Seperti diketahui, Kemenkes sudah menetapkan harga menetapkan batasan untuk biaya tes PCR. Kemenkes menyetujui batas tertinggi biaya pengambilan swab dan pemeriksaan RT-PCR mandiri yang bisa dipertanggungjawabkan untuk ditetapkan di masyarakat yaitu sebesar Rp. 900.000.
"Tentunya Kemkes sangat terbuka untuk masukan positif. Kami akan berkonsultasi dengan berbagai pihak yang terkait, dari penyedia, distributor, lab swasta, dan juga auditor," kata juru bicara vaksinasi Kemenkes dr Siti Nadia Tarmizi kepada detikcom, Sabtu (14/8/2021).
Batas yang dibuat Kemenkes merupakan akumulasi dari biaya jasa layanan SDM yang terdiri atas dokter apesialis mikrobiologi klinik/patologi klinik, tenaga ekstraksi, tenaga pengambilan sampel, bahan habis pakai termasuk di dalamnya APD level 3, reagen untuk ekstraksi dan PCR, serta overhead mulai dari pemakaian listrik hingga pengelolaan limbah.
Harga ini diatur dalam Surat Edaran nomor HK. 02.02/I/3713/2020 tentang Batasan Tarif Tertinggi Pemeriksaan Real Time Polymerase Chain Reaction (RT-PCR). Edaran tersebut ditetapkan pada 5 Oktober 2020.

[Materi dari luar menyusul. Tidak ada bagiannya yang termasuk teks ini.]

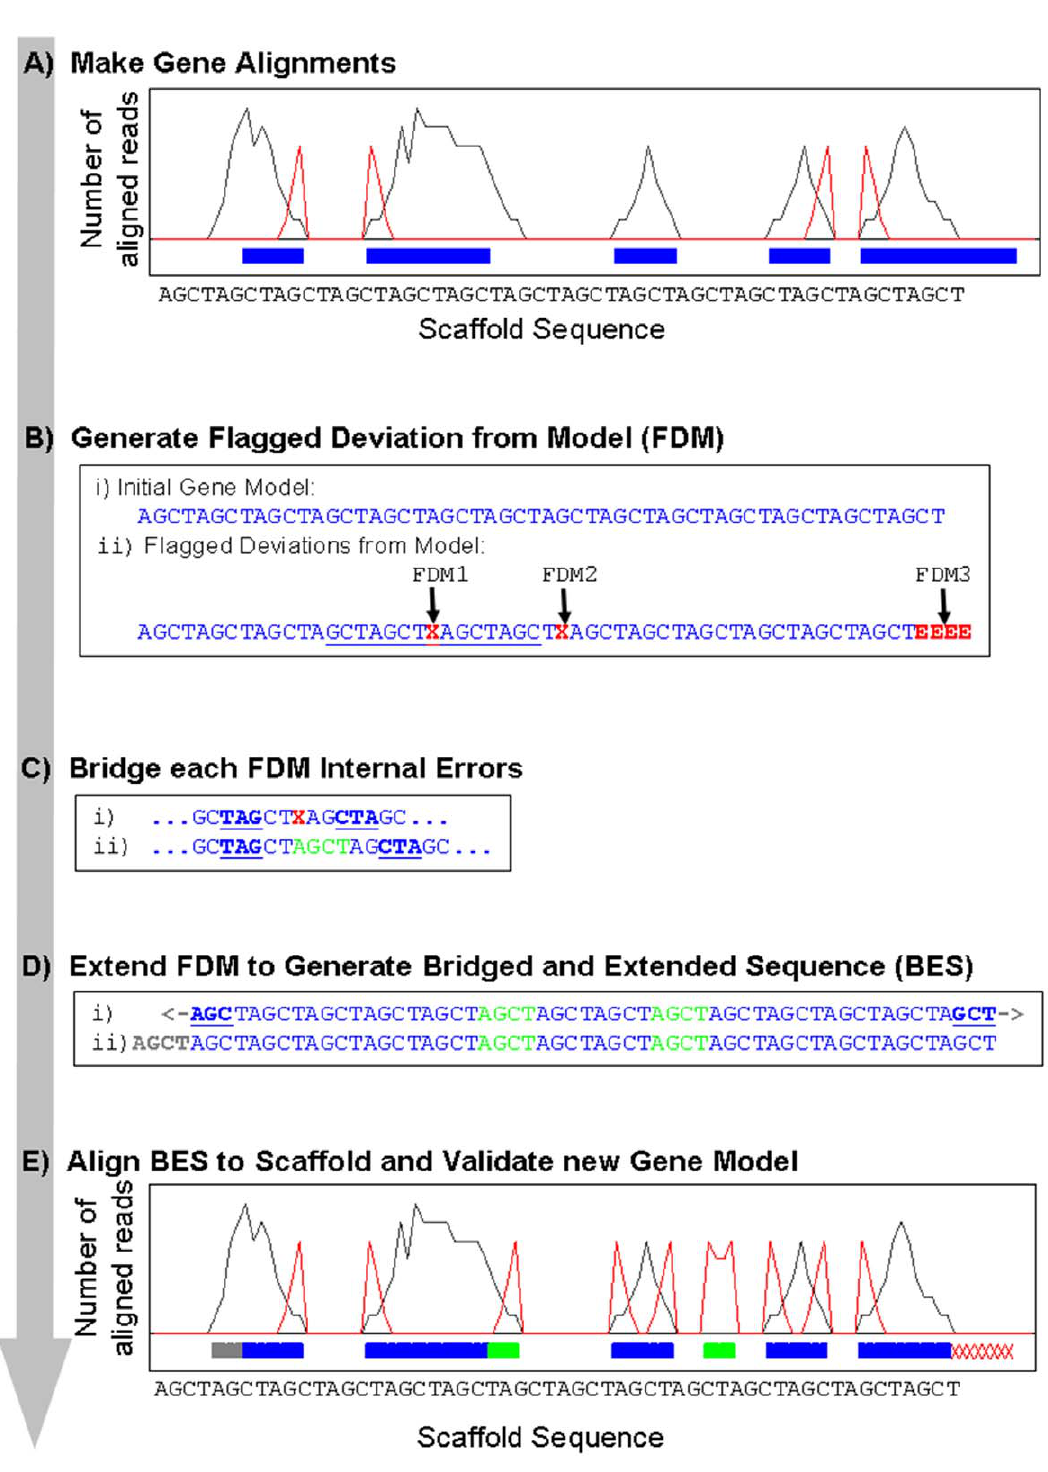
Figure 1. Overview of the structural annotation analysis method. In the illustrations, the original gene model is shown in blue, the number of aligned reads at a particular bp in the scaffold is in grey, and the number of reads that align to the gene model but not to the scaffold are in red. A) Bowtie is used to align RNA-seq reads and identify regions where expressed RNA sequence does not match predicted gene model. B) Errors in the gene model are identified where there is a predicted intron (i=predicted expressed gene sequence) but no spanning expressed sequence (‘‘1’’ and ‘‘2’’ in example above) or where there is predicted gene but no sequence alignments (‘‘3’’ in above example). The resulting flagged deviation from the model (FDM) is tagged with ‘X’ to indicate the presence of an internal error in the gene model or and an ‘E’ to indicate an error at the beginning or end of the gene model as illustrated by the expressed sequence string in Dii. C) For each internal error (red X) in FDM, such as error ‘‘1’’ in (A), an 18- mer ‘probe’ sequence is generated up and downstream of error (underlined and bold sequence in (Ci). This intron-spanning sequence was used to search the set of RNA-seq reads. for contiguous expressed sequence between selected probes (Green sequence in (Cii).) D) Error from beginning and end of FDM (such as Error ‘‘3’’ in above example) are removed by probes sequences generated from beginning and ends of expressed gene sequence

Paska perintah Jokowi kemarin siang, Kemenkes pun menyatakan akan segera menindaklanjutinya. Siti Nadia menegaskan ada kemungkinan harga batas atas pemeriksaan PCR bakal diubah.
"Tentunya karena ini sudah arahan Presiden akan ditindaklanjuti, dengan merubah harga batas atas pemeriksaan PCR," kata Siti Nadia kepada detikcom.
Nadia tak menjelaskan lebih lanjut kapan perubahan tarif batas akan ditetapkan. Dia hanya mengatakan perubahan tarif batas akan disampaikan secepatnya. Tentunya, dia mengatakan Kemenkes akan berkoordinasi dengan pihak terkait.
"Nanti secepatnya disampaikan ya," kata Nadia.